## SOURCE EXTRACT
* * * * * * *

Herbert 'Smoky' Dawson MBE (1913-2008), entertainer, began his musical career in 1934 with a series of live broadcasts on Melbourne's Radio 3UZ - the first broadcasts of their kind in Australia. After securing his first recording contract in 1941 he served with an Australian Entertainment Unit in Borneo during WW2. Between 1952 and 1962 he and his elocutionist wife Dot gained nationwide fame as the stars of the radio serials The Adventures of Jindywarrabel and The Adventures of Smoky Dawson. Although chiefly known as a singer and songwriter, Smoky also excelled as a yodeller, whip cracker, sharp shooter, knife thrower and stunt rider - he and his horse Flash performed regularly until Flash's death in 1982. In 1978 Smoky was inducted into Australia's Country Music Roll of Renown; he was the inaugural inductee into the ARIA Icons Hall of Fame in 2005. His Smoky Dawson: A Life was published in 1985.

* * * * * * *

## SUPPLIED DATA

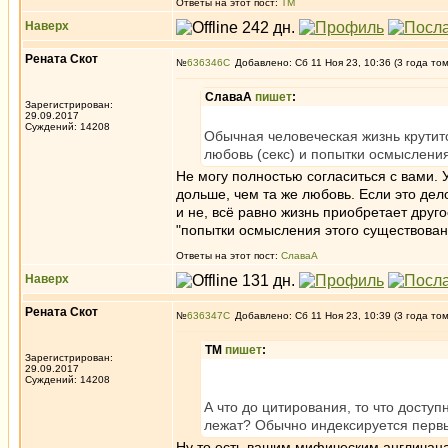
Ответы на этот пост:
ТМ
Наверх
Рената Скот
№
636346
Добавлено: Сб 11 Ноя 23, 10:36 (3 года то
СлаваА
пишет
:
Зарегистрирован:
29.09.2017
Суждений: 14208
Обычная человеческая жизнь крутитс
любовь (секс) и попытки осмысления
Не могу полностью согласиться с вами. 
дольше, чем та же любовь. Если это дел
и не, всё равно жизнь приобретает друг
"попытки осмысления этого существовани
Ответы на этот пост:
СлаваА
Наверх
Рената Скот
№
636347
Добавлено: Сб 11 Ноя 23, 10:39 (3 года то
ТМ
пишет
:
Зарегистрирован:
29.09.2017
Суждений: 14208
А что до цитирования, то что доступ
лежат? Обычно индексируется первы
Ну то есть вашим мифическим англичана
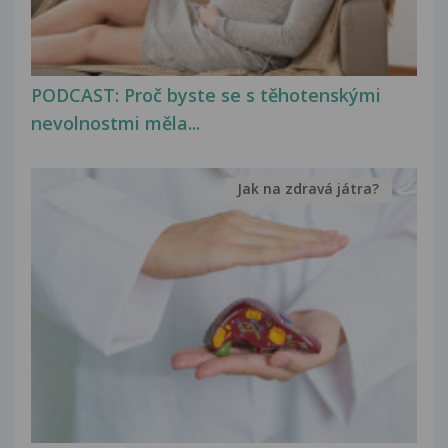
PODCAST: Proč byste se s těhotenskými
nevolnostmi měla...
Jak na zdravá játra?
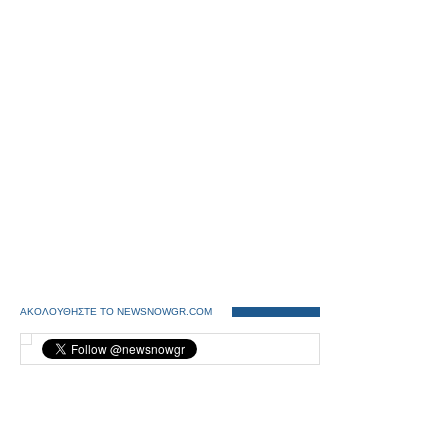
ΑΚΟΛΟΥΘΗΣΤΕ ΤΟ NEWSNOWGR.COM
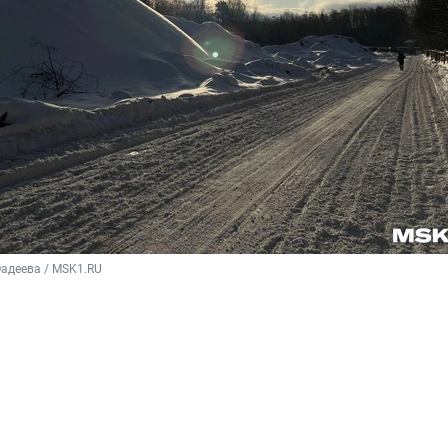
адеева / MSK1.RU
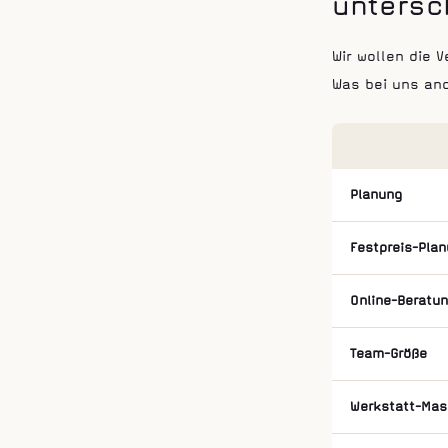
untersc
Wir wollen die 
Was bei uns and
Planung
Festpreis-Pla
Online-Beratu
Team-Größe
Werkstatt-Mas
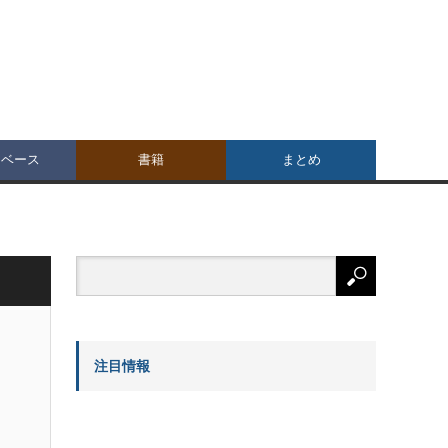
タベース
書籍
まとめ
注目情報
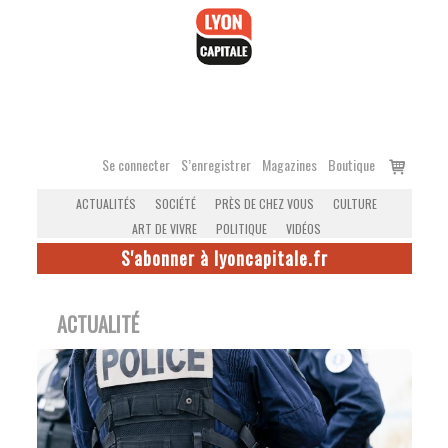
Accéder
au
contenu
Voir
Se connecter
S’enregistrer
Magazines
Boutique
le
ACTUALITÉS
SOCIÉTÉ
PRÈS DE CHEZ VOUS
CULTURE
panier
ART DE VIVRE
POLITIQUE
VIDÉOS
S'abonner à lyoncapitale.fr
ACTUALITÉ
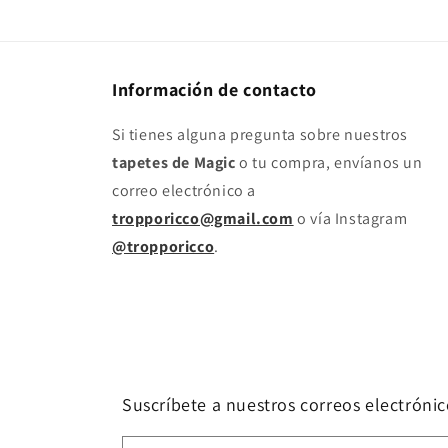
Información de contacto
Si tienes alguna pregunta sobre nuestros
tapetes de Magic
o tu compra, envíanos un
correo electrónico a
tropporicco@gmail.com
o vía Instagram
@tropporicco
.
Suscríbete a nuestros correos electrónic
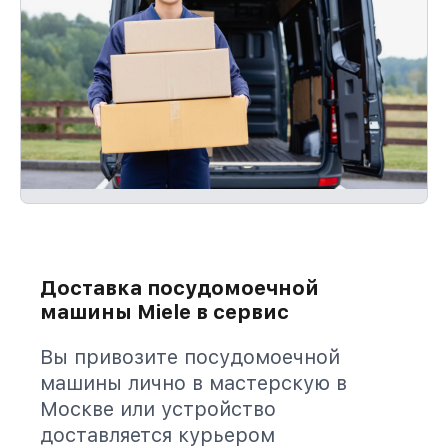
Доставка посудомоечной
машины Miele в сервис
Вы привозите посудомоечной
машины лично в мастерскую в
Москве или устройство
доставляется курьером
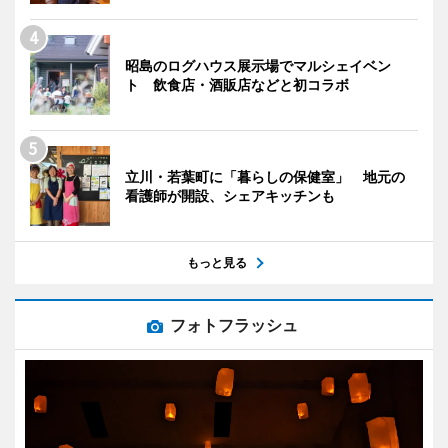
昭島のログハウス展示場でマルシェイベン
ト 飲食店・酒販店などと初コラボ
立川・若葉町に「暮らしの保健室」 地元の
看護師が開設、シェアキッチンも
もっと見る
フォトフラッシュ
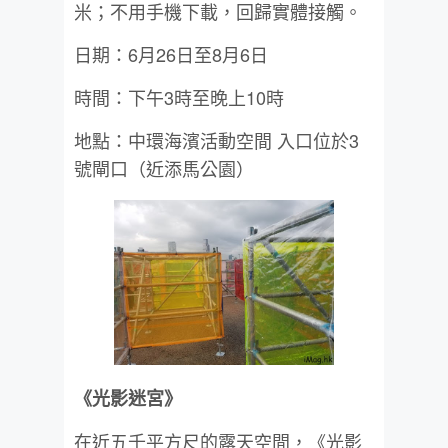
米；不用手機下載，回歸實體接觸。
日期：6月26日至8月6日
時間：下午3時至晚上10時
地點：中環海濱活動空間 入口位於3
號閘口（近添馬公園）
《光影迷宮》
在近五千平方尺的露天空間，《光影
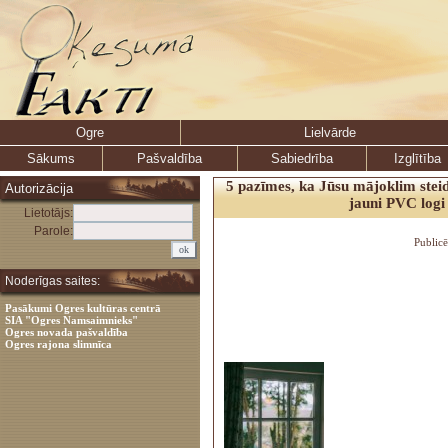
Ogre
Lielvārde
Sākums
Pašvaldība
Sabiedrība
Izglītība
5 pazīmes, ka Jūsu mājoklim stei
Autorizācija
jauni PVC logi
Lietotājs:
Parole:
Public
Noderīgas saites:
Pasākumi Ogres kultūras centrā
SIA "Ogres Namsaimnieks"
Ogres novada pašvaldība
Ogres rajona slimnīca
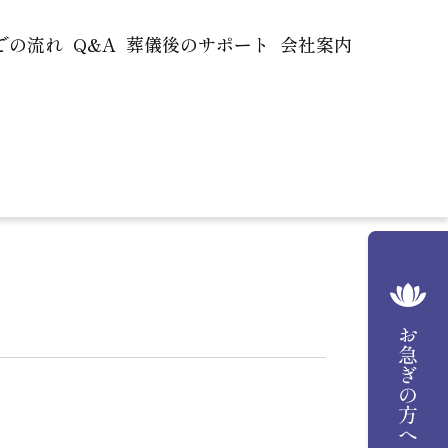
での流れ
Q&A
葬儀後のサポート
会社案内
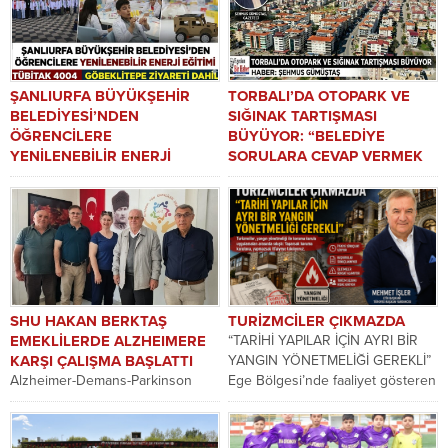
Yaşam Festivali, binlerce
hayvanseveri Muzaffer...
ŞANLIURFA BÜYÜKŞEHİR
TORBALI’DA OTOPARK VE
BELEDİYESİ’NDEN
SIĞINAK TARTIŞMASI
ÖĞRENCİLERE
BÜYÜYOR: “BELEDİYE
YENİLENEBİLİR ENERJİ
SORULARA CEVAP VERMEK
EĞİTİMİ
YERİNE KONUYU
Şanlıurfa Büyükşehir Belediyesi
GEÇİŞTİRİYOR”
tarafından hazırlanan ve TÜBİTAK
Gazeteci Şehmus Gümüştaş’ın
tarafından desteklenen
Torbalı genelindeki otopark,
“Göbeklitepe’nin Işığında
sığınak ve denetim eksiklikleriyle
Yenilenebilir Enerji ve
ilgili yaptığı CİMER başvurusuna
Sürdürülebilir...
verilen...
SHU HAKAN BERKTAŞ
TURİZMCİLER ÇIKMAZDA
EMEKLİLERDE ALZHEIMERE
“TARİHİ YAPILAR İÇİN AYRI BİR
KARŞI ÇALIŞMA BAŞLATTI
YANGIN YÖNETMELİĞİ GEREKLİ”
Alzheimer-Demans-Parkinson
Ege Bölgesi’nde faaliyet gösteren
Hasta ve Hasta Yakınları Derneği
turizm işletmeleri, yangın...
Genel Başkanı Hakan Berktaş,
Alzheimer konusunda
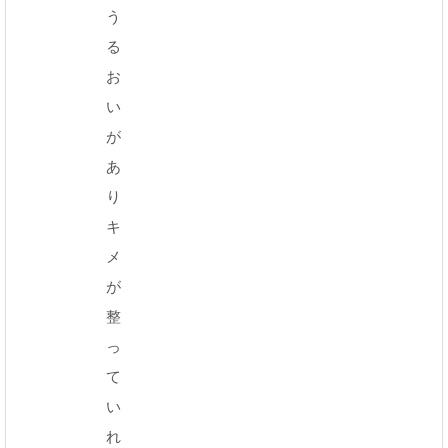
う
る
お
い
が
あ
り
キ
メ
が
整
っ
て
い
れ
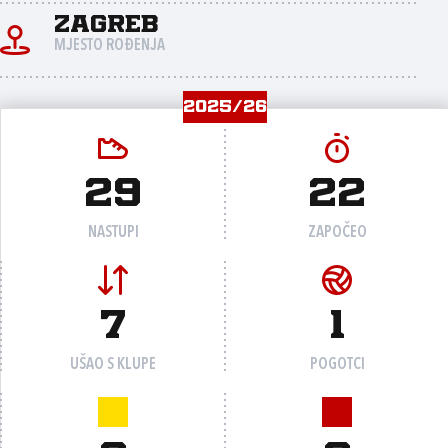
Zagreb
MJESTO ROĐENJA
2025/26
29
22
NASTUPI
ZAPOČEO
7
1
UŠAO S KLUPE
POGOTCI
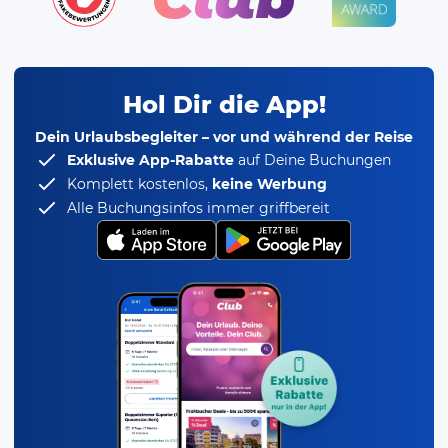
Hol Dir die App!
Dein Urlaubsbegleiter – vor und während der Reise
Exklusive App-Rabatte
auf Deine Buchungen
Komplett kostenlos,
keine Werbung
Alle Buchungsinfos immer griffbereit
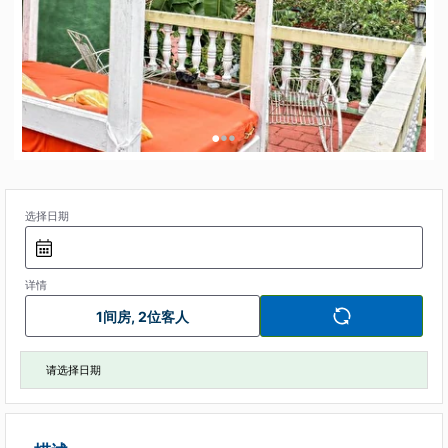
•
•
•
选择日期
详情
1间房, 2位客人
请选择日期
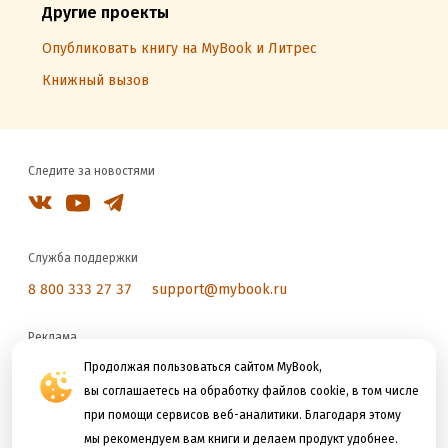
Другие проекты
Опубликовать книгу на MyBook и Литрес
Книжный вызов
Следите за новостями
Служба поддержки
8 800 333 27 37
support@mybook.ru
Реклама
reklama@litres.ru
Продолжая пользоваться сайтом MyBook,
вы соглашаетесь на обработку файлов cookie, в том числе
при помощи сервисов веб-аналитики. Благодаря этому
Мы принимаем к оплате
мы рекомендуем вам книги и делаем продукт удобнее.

* * * * * * *

## TASK ITEM
In the Smoky Dawson biography, how would this sentence read in French: "In 1978 Smoky was inducted into Australia's Country Music Roll of Renown; he was the inaugural inductee into the ARIA Icons Hall of Fame in 2005."?

## RESPONSE AREA
En 1978, Smoky a été intronisé au Country Music Roll of Renown australien ; en 2005, il a été le tout premier intronisé à l'ARIA Icons Hall of Fame.